The first part of this dissertation strengthens existing data protection schemes with higher fault tolerance. We present a novel declustered parity, single-overlap declustered parity (SODP), that ensures at most one overlapping disk between any two stripesets. This maximizes the number of simultaneous disk failures tolerated and minimizes disk rebuild time by balancing parity stripes across disks. Rather than making a trade-off between fault tolerance and rebuild performance, SODP takes the first step to achieve both high fault tolerance and rebuild performance. Our evaluation shows that when compared to the state of the art, SODP can achieve 30x improvements in the probability of data loss during failure bursts.
The second part of this dissertation provides the flexibility to understand how the interactions between fault tolerance and rebuild performance together impact system reliability. We design a practical and flexible tool, fractional-overlap declustered parity (FODP), to explore the trade-offs between the number of failure domains and rebuild performance. This gives us a fine-grained control to accommodate different reliability requirements and system sizes. Furthermore, we introduce FODP-Plus-One to add additional parities on top of FODP to further protect data. Our detailed analysis shows that FODP and FODP-Plus-One yield significant reduction in the probability and granularity of data loss in the presence of various failure regimes.
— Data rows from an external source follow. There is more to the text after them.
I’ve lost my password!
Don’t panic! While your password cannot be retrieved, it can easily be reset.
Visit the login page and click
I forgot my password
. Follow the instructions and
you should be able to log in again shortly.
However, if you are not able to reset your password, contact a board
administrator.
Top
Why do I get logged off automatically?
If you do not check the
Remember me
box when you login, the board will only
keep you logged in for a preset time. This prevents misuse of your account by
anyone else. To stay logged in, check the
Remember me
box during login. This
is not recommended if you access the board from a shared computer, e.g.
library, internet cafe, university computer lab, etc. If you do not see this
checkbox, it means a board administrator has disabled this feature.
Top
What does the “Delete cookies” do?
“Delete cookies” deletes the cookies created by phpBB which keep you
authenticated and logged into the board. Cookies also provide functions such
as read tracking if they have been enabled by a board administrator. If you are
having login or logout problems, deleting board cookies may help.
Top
The third part of this dissertation is to further explore how SODP/FODP can be integrated into tiered parity, which layers two levels of protection schemes on top of one another. With the tiered architecture, few established principles exist to guide system designs to tolerate both temporal and spatial correlated failures. This work systematically explores the design space for balancing fault tolerance and rebuild performance at each tier and evaluates how different data protection techniques impact the system reliability under various failures regimes. Based on the analysis, we identify a set of design principles that storage architects can use to tolerate correlated failures. By applying these principles, we present a novel tiered parity scheme, Tiered FODP (TFODP), where the top tier is deployed with the minimal FODP technique for high fault tolerance and the bottom tier is designed with the maximal FODP to provide high rebuild performance. Our evaluationshows that TFODP can achieve higher system reliability with less storage overhead.